I’m also notorious for forgetting to water my hanging baskets, and then they curl up and die well before the end of the season.
This year, I feel like I can do better. But that’s because I have some technological help. I recently got a hold of a Parrot Flower Power plant sensor. It monitors whatever you’re growing, automatically, and sends you alerts when there’s something you need to tend to.
What Parrot Flower Power monitors
The Parrot Flower Power sensor monitors four key areas of data:
- Light intensity: the sensor will measure light intensity to establish whether your plant needs more or less sun.
- Ambient temperature: keeps an eye on the ambient temperature in its location and lets you know if the plant needs to be in a warmer or cooler location
- Fertilizer: the sensor will measure the level of fertilizer required for soil salinity
- Soil moisture: keep track of how wet or dry your plant’s soil is and know when you need to water, or when you’ve overwatered
The Parrot Flower Power sensor uses your smartphone or tablet and Bluetooth to connect to the cute stick-shaped sensor. Via the free app you’ll get all the updates you need direct from your garden.
The base of the sensor features a thin and narrow metal fork that will easily slide into any type of plant pot, or soil. To use it, you select the specific plant you are placing the sensor in, and whether it will be indoors or outdoors. (And if you need help identifying a specific type of plant, I highly recommend the Garden Answers app!)
Once the Parrot Flower Power is paired and connected with a plant, you need to wait about 24 hours for full data.
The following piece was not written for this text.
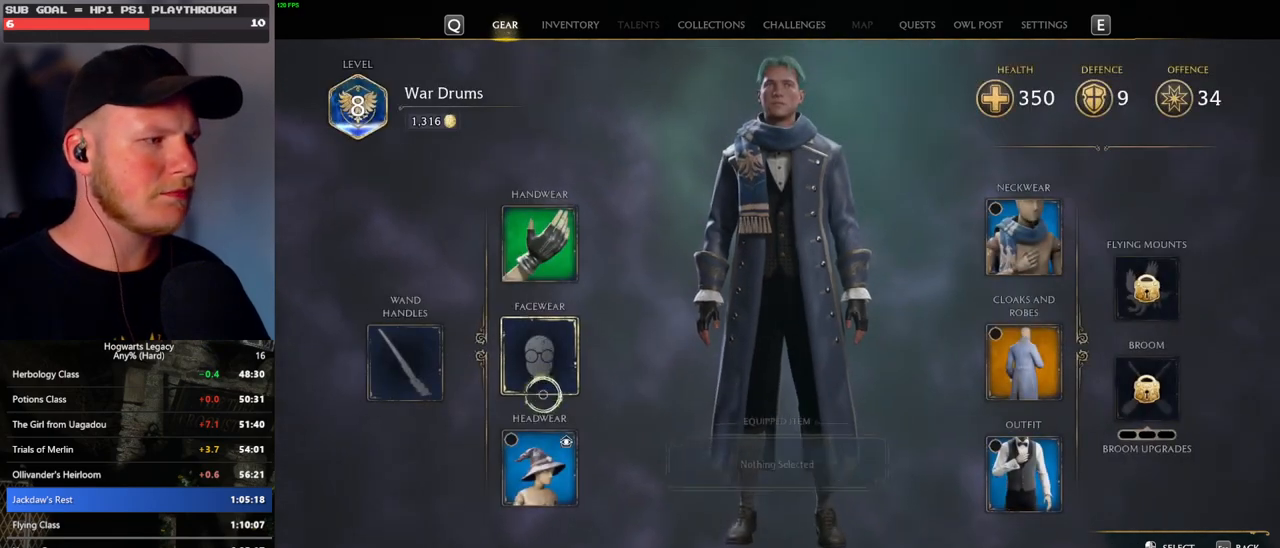
{"keys": [], "mouse": [], "events": [[233, "mouse_left", "down"], [350, "mouse_left", "up"]]}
You don’t need to stay connected to the plant during this time, the sensor will just zap the information to your smart phone so it’s ready next time you open the app. With that said, you can still get some limited and immediate ‘live data’ right away, such as what the overall moisture level is in the soil at the moment.
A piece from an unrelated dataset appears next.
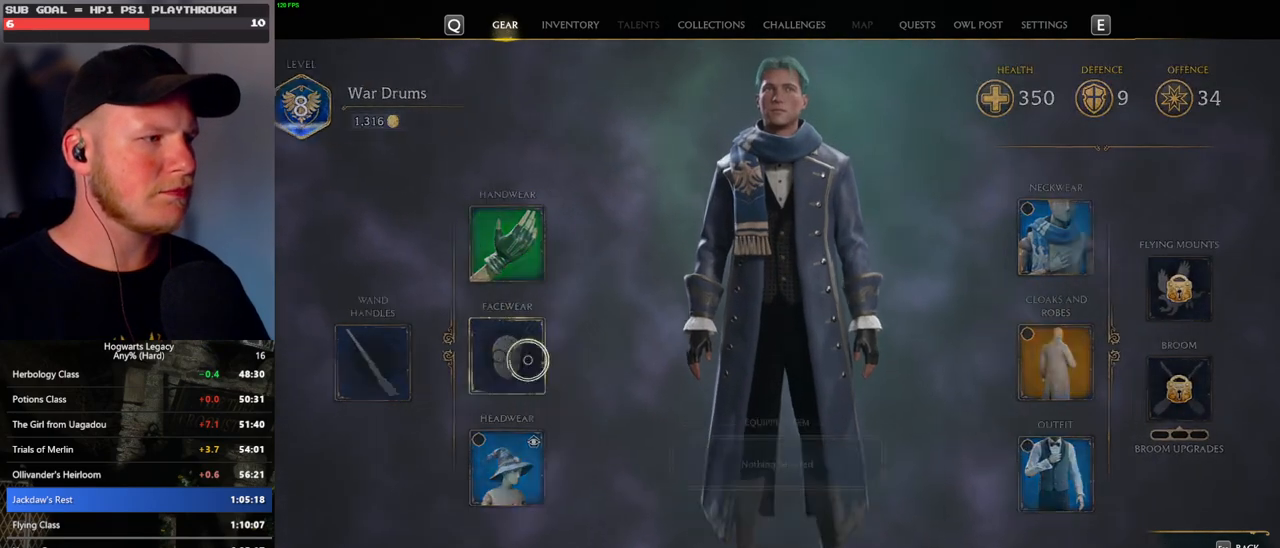
{"keys": [], "mouse": [], "events": []}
Testing the Parrot Flower Power
I found the device very easy to set up and use. You don’t even need to read the directions, since the Flower Power sensor is quite intuitive.
In my first round of testing, I wedged the device in an aloe plant in my living room. After the device had monitored the plant for about a day and found almost zero moisture in the pot, I dumped a cup of water into it just to see what would happen on the sensor. Using ‘live view’ in the app, I watched as the moisture level went through the roof as soon as the water hit the pot. Excellent! The sensor was working.
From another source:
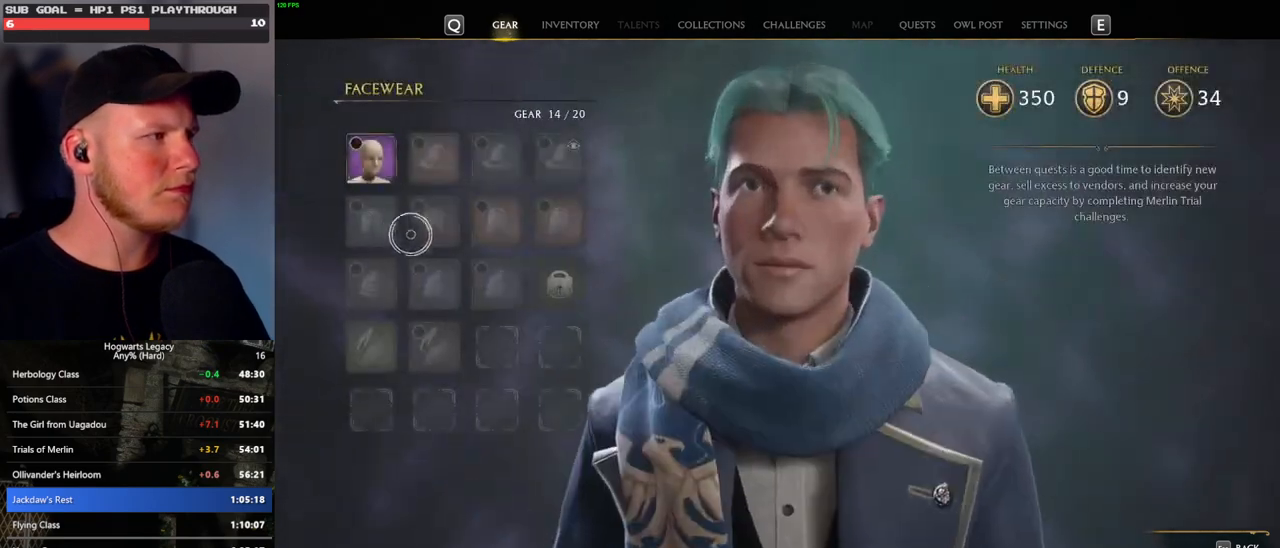
{"keys": [], "mouse": [], "events": [[350, "escape", "down"], [467, "escape", "up"]]}
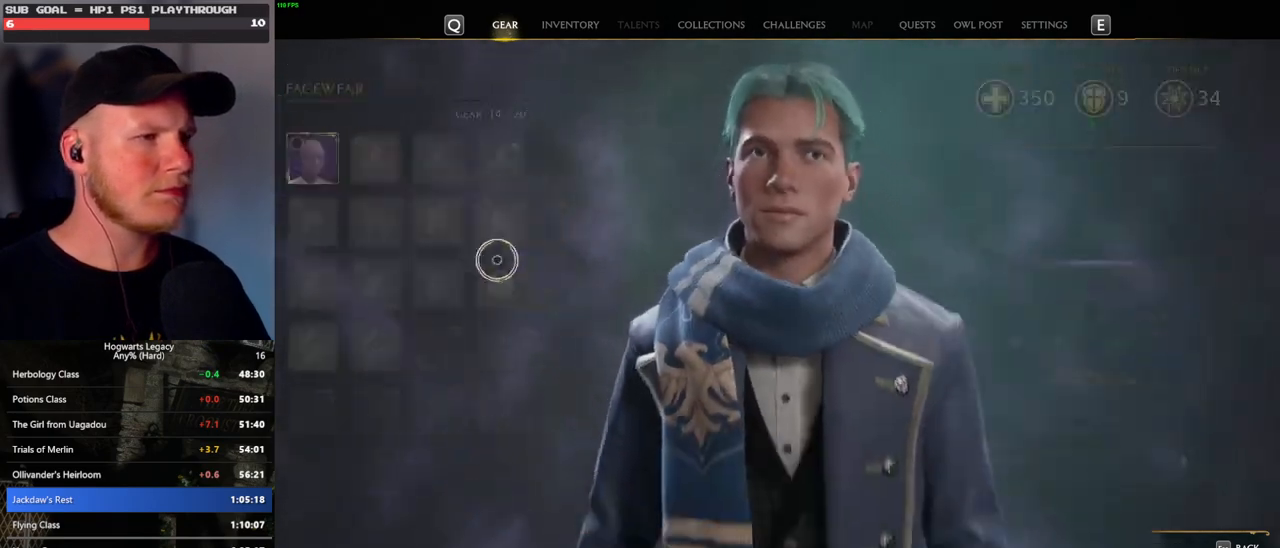
{"keys": [], "mouse": [], "events": []}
I left the Flower Power in there for about a week and then checked the graphs for the four key data points. I could easily see how long it took for the pot to dry out. Also, during that time, I got an alert/push notification to my phone telling me the plant was in too little sunlight. The app advised me that if we were not merely experiencing bad weather, the plant should be moved to a sunnier location. Given we had just had four or five days of cloud and rain, I didn’t think there was much I could do, but I relocated the plant to a sunnier spot, and that seemed to help.My next test was to stash the flower power sensor in a hanging basket out front of my house. These are the baskets I constantly forget to water, so getting an alert or reminder could mean I get weeks more life out of these expensive hanging planters.
While initially the water level was just fine, I did get an alert that the basket could use more fertilizer. That was a good one, since I rarely consider fertilizing my hanging baskets. A quick splash of some miracle grow later, and the basket was back in business. Alerts and push notifications to water the basket also kept it from dying early on.
It’s important to note that your phone will need to be within a certain distance of the sensor in order to receive data; so if it’s sitting out in a distant garden area, you’ll need to get within Bluetooth distance to sync your info.
The next tests for the Parrot Flower Power will be to drop the sensor in my vegetable garden; but that test will be a few weeks in the making, so for now, this is the review. I think this small and inexpensive gadget that can help black-thumb gardeners improve their skills. Got specific questions on how this gadget may work in your yard? Ask and I’ll answer them.